GeraNova Bruckmann
- Industry: Publishing house
- Founded: 2003; 22 years ago
- Headquarters: Munich, Germany
- Key people: Clemens Schüssler, Clemens Hahn and Hans-Joachim Hartmann
- Website: www.verlagshaus.de

= GeraNova Bruckmann =

German publishing house

The GeraNova Bruckmann is a German publishing house, based in Munich. Managers are Clemens Schüssler, Clemens Hahn and Hans-Joachim Hartmann.

== History ==
In 2003, publishers Bruckmann and GeraNova (today GeraMond) were united under the same roof as the GeraNova Bruckmann publishing house. In 2004 the C.J. Bucher Verlag (now Bucher Verlag) and the J. Berg Verlag were added. In June 2008, the publishing house GeraNova Bruckmann took over the two publishers Christian Verlag and Frederking & Thaler from Prestel Publishing.

From 2009 to 2015, GeraNova Bruckmann published together with the Gong Verlag the magazine Landidee (Country ideas), Landidee Wohnen & Deko (Country ideas Living & Décor), Landapotheke (Country Pharmacy), Landfrisch (Country Fresh), Landgarten (Country Garden) and thematic recipe booklets.

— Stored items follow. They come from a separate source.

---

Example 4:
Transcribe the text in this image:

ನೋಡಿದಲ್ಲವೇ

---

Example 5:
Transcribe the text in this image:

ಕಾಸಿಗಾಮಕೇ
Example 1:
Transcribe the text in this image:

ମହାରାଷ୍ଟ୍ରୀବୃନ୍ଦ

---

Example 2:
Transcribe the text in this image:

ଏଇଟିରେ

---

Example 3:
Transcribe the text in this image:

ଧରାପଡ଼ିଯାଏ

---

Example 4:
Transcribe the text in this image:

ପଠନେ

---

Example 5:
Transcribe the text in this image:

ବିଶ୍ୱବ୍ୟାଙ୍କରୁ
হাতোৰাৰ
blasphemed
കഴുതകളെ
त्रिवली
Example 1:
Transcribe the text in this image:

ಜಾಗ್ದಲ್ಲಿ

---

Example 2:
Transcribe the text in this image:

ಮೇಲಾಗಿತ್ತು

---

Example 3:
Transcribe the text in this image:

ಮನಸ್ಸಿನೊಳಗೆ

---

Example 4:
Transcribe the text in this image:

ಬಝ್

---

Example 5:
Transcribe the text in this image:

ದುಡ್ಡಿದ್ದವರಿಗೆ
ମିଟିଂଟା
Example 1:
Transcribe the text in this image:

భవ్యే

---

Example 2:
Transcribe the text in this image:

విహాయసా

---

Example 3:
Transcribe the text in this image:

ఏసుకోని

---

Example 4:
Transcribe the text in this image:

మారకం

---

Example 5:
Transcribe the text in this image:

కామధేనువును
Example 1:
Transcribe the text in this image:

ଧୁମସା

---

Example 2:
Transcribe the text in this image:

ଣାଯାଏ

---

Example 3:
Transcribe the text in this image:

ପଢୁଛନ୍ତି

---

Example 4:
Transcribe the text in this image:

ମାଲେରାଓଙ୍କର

Between 2012 and 2015; GeraNova Bruckman together with Gong Verlag the magazines Ein Herz für Tiere (A heart for animals) and their Dutch edition Hart voor Dieren, as well as, Partner Hund (Partner dog), Geliebte Katze (Beloved cat), Dogstoday, Catstoday and monothematic magazine extras for topics related to dogs or cats. In July 2015, Funke Mediengruppe took over Landidee publications completely and the GeraNova Bruckmann publishing house claimed the Ein Herz für Tiere publications 100% its own.

In November 2013, the publishing house took over the home improvement magazine, Selbermachen from Jahreszeiten-Verlag, Hamburg. Therefore, the Hamburg-based Selbermachen Media GmbH was founded as a 100 percent subsidiary.

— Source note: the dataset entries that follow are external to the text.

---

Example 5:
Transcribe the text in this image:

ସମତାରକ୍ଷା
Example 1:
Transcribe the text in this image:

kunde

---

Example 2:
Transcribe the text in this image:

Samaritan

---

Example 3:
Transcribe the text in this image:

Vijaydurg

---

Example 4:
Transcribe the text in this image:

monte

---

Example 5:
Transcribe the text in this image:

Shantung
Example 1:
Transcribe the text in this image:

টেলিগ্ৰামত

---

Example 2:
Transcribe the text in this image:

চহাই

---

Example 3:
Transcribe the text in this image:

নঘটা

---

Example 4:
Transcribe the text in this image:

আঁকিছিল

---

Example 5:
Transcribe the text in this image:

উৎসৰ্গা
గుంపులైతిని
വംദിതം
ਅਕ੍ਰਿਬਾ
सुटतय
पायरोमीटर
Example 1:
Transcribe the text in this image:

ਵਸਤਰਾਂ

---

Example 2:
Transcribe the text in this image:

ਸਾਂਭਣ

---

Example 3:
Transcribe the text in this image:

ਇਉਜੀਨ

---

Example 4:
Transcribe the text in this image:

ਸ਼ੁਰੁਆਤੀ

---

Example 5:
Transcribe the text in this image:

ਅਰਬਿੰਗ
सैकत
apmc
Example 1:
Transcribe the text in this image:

In January 2014, GeraNova Bruckmann took over Sutton Publishing in Erfurt and in October 2014, the Alba publication Alf Teloeken with the magazines, Eisenbahn-Magazin ('Railroad magazine) and N-Bahn-Magazine (N train magazine).

In April 2016, National Geographic Germany and GeraNova Bruckmann founded NG Publishing. The Piper Verlag resigned from the recent joint venture with National Geographic Germany.

== Program ==
GeraNova Bruckmann publishes books, magazines, calendars, DVDs, online portals, e-books and apps on the topics of Tourism, Outdoor and Sport (Bruckmann Verlag), nature, culture and photography (Frederking & Thaler Verlag), history (Bucher Verlag), activities guide, illustrated books and monographs on topics from Bavaria, the Alpine region and the neighboring regions and countries (J. Berg Verlag) as well as, automotive, motorcycle, train, model, transport, aviation and military history (GeraMond Verlag).